Below is the report which i get

{"status": "failed", "name": [{"Authorization": "SuperSecret"}, {"Auth2": "asd"}], "sub_reports": [], "test_number": 177, "state": "COMPLETED", "request_url": "http://127.0.0.1:5000/v2/pet/findByStatus?status=\u0003\u0007U'", "request_method": "GET", "request_headers": "{\"User-Agent\": \"APIFuzzer\", \"Accept-Encoding\": \"gzip, deflate\", \"Accept\": \"/\", \"Connection\": \"keep-alive\", \"Authorization\": \"SuperSecret\", \"Auth2\": \"asd\"}", "reason": "failed" }

In provided example, I have seen below parameters response, parsed_status_code request_body

Note: Based on status_code . I will try to eliminate false positives.

[KissPeter]

Hi,

Response, parsed_status_code are not always presented. If the fuzzer generates odd HTTP request the client may not recognise it as "HTTP request" just TCP. After a while the connection will be dropped therefore the fuzzer won't be able to provide the mentioned fields. Such reports shouldn't be dropped automaticalli as they might not be false positives. I would resend the request to see what happends.

I'm not sure about request_body as it is empty for non POST, PUT methods. It should be part of the report only not included if something bad happens during HTTP communication. Worths checking the logs.

[naveenn2n]

Hi Kiss peter,

Is there any possibility to capture complete request and response into reports? It's useful for further enhancements i believe.

Thanks, M. Naveen.

[KissPeter]

I believe everything is captured already. What do you think is missing?

[naveenn2n]

I verified in reports. But i didn't see complete requests and responses.

[KissPeter]

Once again, what is missing? By complete request and response you mean the raw request and resposne without parsing? How it looks like before splitting into request method, url, headers, body and response code, headers and body?

[naveenn2n]

Hi KissPeter,

Please verify the below reports which have generated now. In that i verified POST, DELETE, PUT and GET Methods. In that, I didn't see complete Request body Parameters and Response Body Parameters. Hope you are clear now.

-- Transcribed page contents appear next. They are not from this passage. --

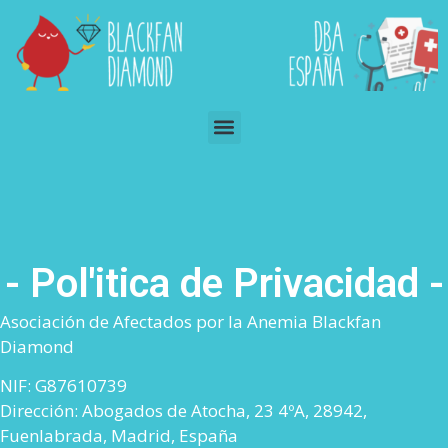
- Pol'itica de Privacidad -
Asociación de Afectados por la Anemia Blackfan
Diamond
NIF: G87610739
Dirección: Abogados de Atocha, 23 4ºA, 28942,
Fuenlabrada, Madrid, España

I have attached below reports. Here we didn't see response body. Without response, we couldn't come with conclusion whether it's False positive or True Positive. reportsoday.zip

[KissPeter]

This is how a report looks like in case of POST request when client throws 500 http error: { "**request_url**" : "http://127.0.0.1:5000/post_param", "**request_body**" : { "param_int" : "%%\u0001%%\u0001%%\u0001%%\u0001", "body" : "\u0000", "param_str" : "a\u0000s\u0000d\u0000" }, "**parsed_status_code**" : 500, "response" : "", "name" : { "dpfsfosd" : "rkjqodiq" }, "request_headers" : "{\"User-Agent\": \"APIFuzzer 0.9\", \"Accept-Encoding\": \"gzip, deflate\", \"Accept\": \"*/*\", \"Connection\": \"keep-alive\", \"dpfsfosd\": \"rkjqodiq\"}", "state" : "COMPLETED", "status" : "failed", "reason" : "failed", "**request_method**" : "POST", "test_number" : 261, "sub_reports" : [] } This is how a report looks like in case of GET request when client throws 500 http error: { "state" : "COMPLETED", "sub_reports" : [], "name" : { "wjpevuux" : "dfiljtwc" }, "response" : "", "request_body" : {}, "status" : "failed", "request_method" : "GET", "parsed_status_code" : 500, "request_url" : "http://127.0.0.1:5000/path_param/667.5667.5", "test_number" : 0, "request_headers" : "{\"User-Agent\": \"APIFuzzer 0.9\", \"Accept-Encoding\": \"gzip, deflate\", \"Accept\": \"*/*\", \"Connection\": \"keep-alive\", \"wjpevuux\": \"dfiljtwc\"}", "reason" : "failed" } As there wasn't request body, there is nothing to add to the report. Sorry, I still don't understand what do you miss. Just to double check, are you aware of the difference between GET and POST HTTP request methods? Again: Response, parsed_status_code are not always presented. If the fuzzer generates odd HTTP request the client may not recognise it as "HTTP request" just TCP.